▶ [PROBLEM 1] List every numerical value, with its unit, that the triangle problem gives.
▶ [PROBLEM 2] According to the triangle problem, how fast is the area of the triangle increasing?
▶ [PROBLEM 3] Write what comes next after the final sentence of the triangle problem.

▶ [EXCERPTED TEXT]
_ _ _ _ _
Question

The altitude (i.e., height) of a triangle is increasing at a rate of 2 cm/minute while the area of the triangle is increasing at a rate of 4.5 square cm/minute. At what rate is the base of the triangle changing when the altitude is 9.5 centimeters and the area is 92 square centimeters?
_ _ _ _ _
▶ [ENTRIES SUPPLIED]
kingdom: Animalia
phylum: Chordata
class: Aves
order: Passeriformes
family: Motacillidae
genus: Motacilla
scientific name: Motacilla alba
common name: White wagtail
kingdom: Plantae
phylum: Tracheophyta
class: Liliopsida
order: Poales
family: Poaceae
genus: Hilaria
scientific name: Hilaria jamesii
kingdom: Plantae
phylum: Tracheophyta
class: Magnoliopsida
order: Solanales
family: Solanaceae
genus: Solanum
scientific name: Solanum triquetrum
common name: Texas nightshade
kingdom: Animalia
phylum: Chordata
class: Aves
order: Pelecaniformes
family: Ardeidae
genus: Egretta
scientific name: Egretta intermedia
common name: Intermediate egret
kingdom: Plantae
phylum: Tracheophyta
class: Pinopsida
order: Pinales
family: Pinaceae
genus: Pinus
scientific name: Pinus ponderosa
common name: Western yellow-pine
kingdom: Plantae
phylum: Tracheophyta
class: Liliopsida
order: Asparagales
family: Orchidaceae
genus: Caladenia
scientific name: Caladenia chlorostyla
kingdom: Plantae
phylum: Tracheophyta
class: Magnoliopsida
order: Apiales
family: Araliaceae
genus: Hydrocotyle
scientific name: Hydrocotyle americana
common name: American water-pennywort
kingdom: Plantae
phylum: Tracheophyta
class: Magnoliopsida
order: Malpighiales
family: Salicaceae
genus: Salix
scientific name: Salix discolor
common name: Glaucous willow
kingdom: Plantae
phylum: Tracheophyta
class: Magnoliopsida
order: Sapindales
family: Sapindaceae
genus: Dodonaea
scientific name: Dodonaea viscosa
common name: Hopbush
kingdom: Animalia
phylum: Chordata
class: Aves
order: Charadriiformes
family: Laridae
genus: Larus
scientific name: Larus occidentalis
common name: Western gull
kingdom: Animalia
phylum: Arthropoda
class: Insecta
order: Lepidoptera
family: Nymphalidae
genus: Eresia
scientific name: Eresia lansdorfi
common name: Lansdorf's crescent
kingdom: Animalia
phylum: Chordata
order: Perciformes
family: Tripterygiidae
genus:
_ _ _ _ _
▶ [WRITTEN ANSWER 1] 2 cm/minute, 4.5 square cm/minute, 9.5 centimeters, 92 square centimeters

▶ [WRITTEN ANSWER 2] 4.5 square centimeters per minute.

▶ [WRITTEN ANSWER 3]
Answer 1

The formula for the area of a triangle is

`A=(1)/(2)bh`

`\rightarrow(dA)/(dt)=(1)/(2)(b(dh)/(dt)+h(db)/(dt))`

We are given:

`(dh)/(dt)=2`

`(dA)/(dt)=4.5`

`h=9.5`

`A=92`

Plug in:

`4.5=(1)/(2)(b*2+9.5(db)/(dt))`
We can find
`b` with:

`A=(1)/(2)bh\rightarrowb=(2A)/(h)=(2*92)/(9.5)=(184)/(9.5)`
So
`4.5=(1)/(2)(2*(184)/(9.5)+9.5(db)/(dt))`

`\rightarrow9=(368)/(9.5)+9.5(db)/(dt)`

`\rightarrow9-(368)/(9.5)=9.5(db)/(dt)`

`\rightarrow(db)/(dt)=(9-(368)/(9.5))/(9.5)\approx-3.130`

So the base is decreasing at a rate of 3.130 cm/minute.